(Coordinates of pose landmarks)
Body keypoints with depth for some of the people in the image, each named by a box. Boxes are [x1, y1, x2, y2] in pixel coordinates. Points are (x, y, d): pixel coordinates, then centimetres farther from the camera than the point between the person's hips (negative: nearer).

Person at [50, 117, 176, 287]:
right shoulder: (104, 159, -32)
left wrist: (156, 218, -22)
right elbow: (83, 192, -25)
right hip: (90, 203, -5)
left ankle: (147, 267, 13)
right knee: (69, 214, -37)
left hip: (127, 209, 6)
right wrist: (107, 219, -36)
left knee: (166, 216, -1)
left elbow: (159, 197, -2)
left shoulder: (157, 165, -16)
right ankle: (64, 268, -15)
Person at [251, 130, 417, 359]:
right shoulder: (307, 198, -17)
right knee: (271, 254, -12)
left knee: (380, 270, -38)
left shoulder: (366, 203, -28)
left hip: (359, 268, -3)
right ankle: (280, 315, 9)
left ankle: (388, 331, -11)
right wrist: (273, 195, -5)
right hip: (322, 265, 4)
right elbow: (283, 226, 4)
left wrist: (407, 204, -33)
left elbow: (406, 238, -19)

--

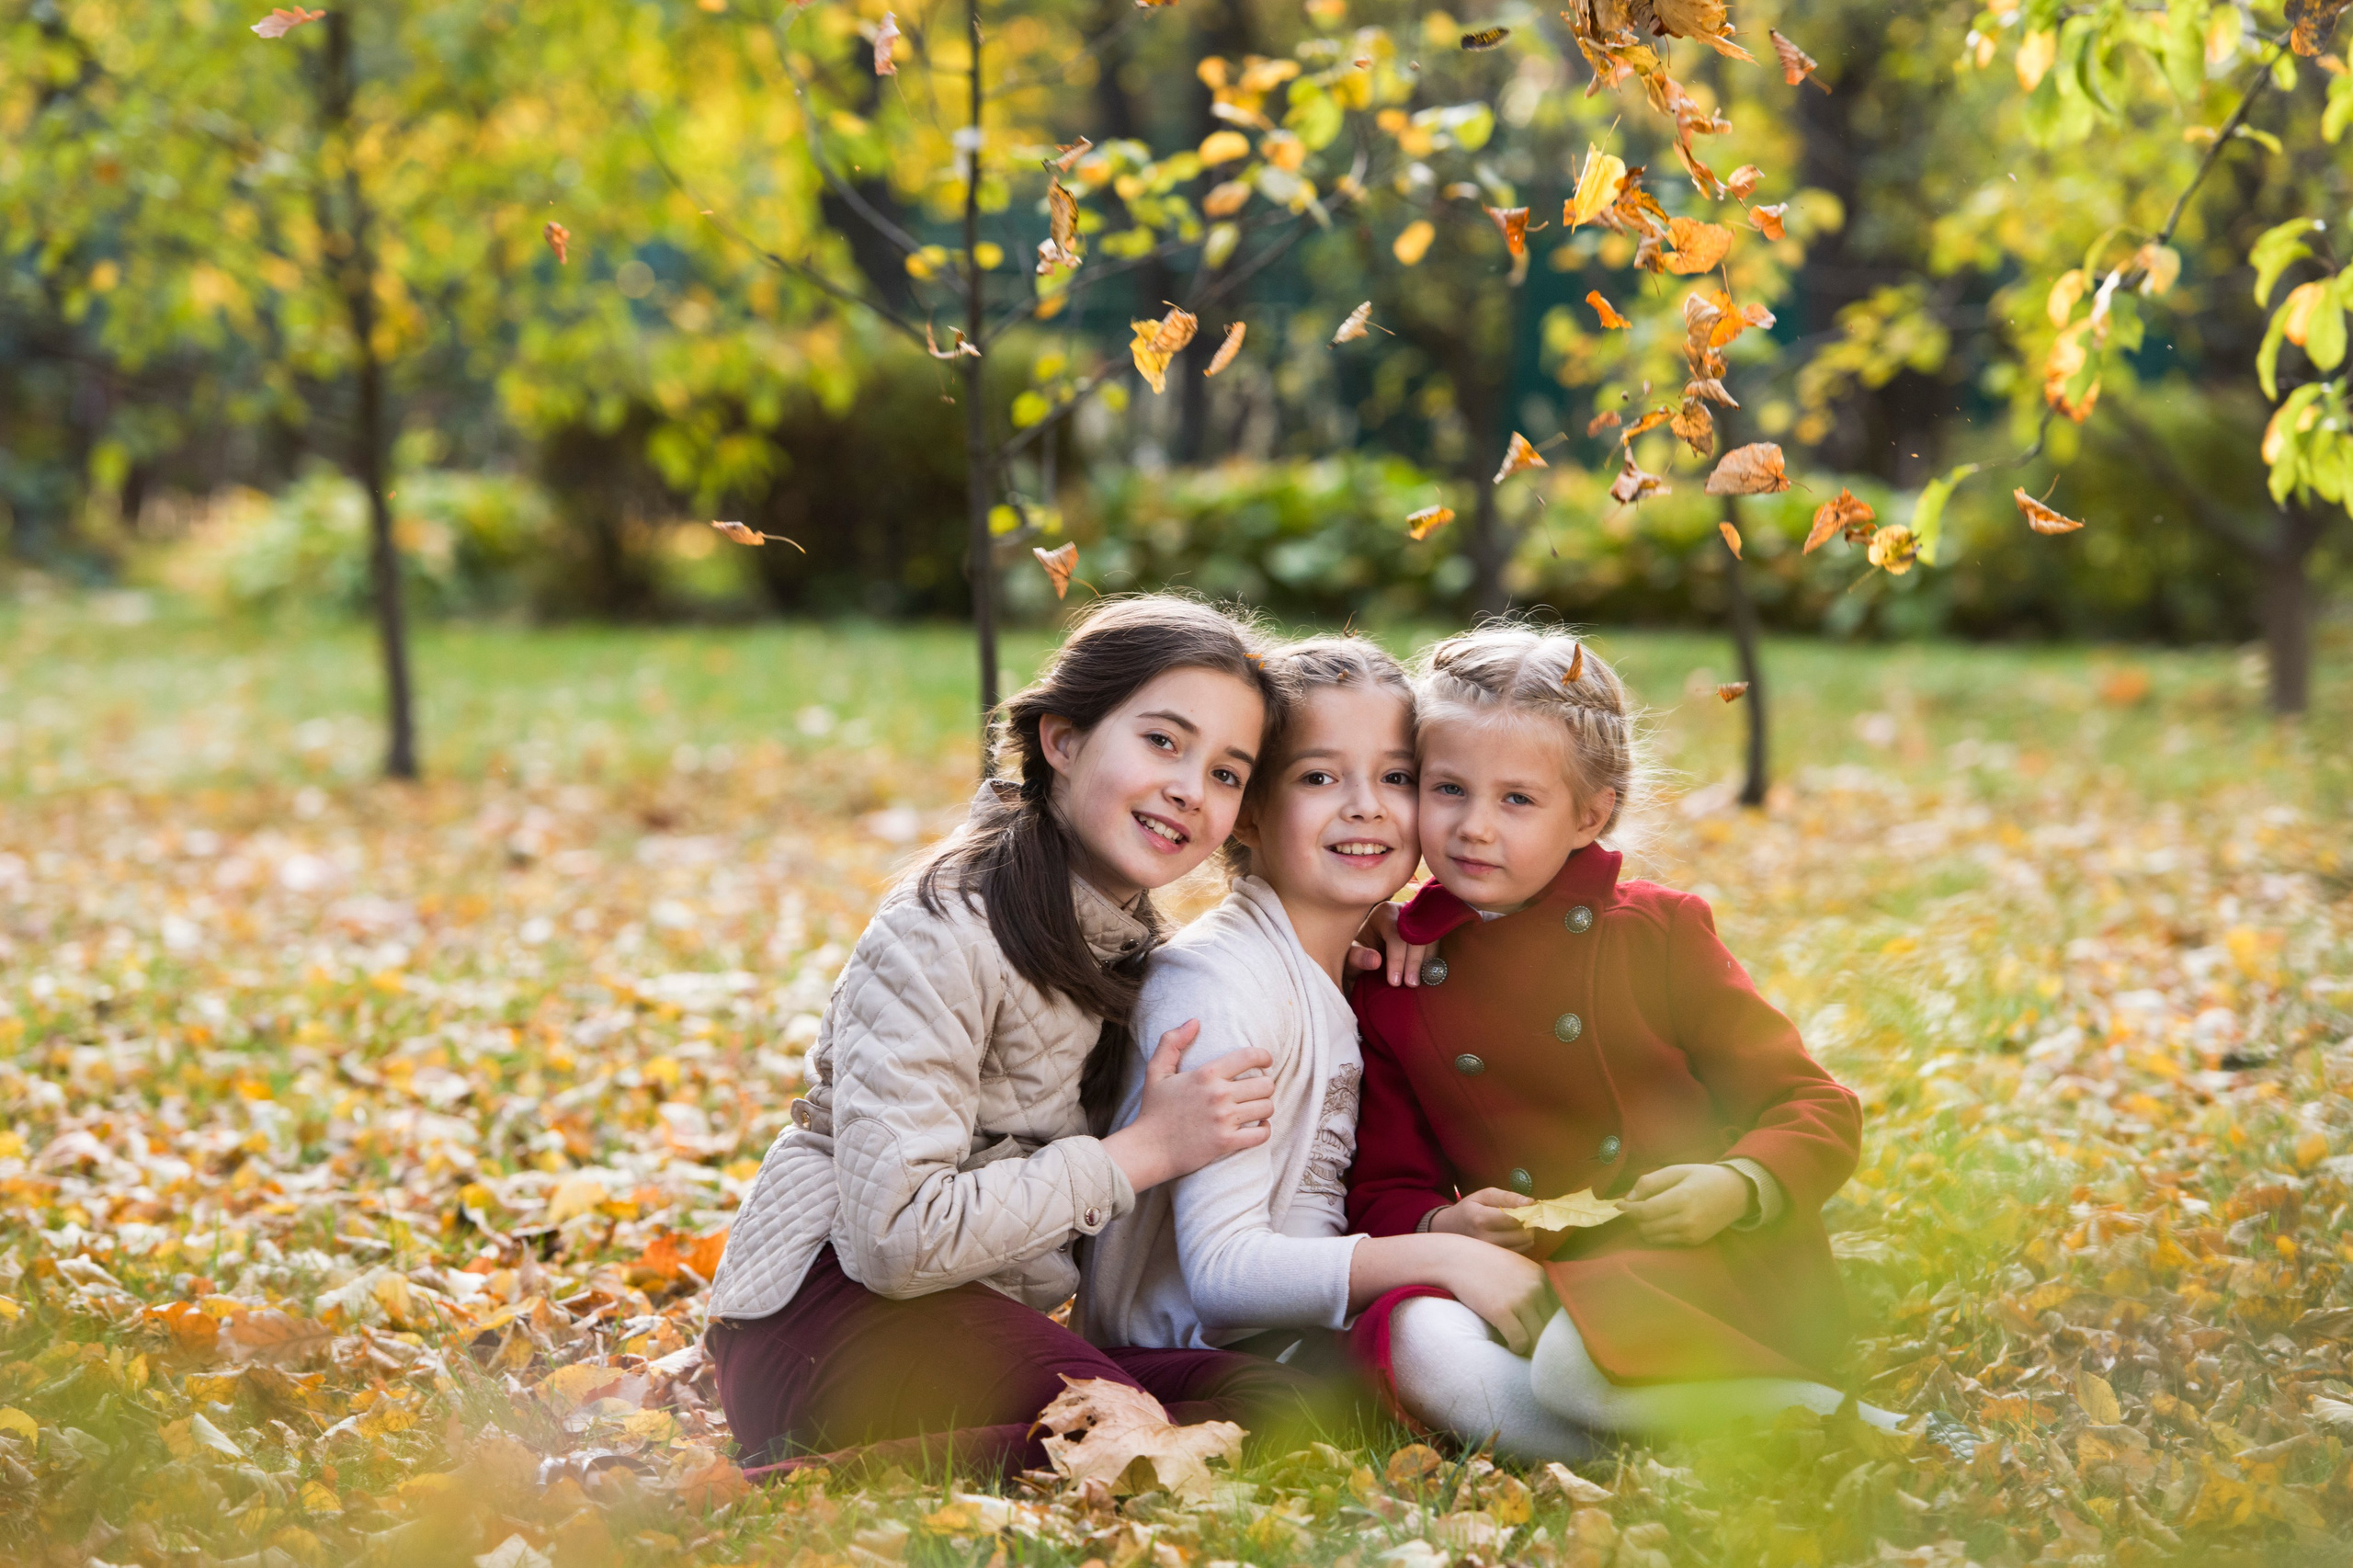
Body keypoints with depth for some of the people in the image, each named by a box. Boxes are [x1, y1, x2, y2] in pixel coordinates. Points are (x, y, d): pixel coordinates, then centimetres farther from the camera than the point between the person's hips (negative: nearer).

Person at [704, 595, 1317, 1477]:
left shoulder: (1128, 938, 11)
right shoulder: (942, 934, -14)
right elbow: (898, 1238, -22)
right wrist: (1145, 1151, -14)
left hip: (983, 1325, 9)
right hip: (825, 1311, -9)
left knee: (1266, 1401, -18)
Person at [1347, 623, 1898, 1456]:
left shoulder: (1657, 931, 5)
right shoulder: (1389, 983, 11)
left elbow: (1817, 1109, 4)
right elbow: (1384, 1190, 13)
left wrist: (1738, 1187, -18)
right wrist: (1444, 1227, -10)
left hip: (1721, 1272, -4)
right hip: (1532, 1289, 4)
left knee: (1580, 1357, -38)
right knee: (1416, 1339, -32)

▸ Instructions for the task
Which lines in the material contain the word "elbow", with letter case counting? Find each one and copy it in full.

▸ Result
right elbow: (83, 192, -25)
left elbow: (159, 197, -2)
right elbow: (283, 226, 4)
left elbow: (406, 238, -19)
right elbow: (898, 1238, -22)
left elbow: (1817, 1109, 4)
right elbow: (1384, 1190, 13)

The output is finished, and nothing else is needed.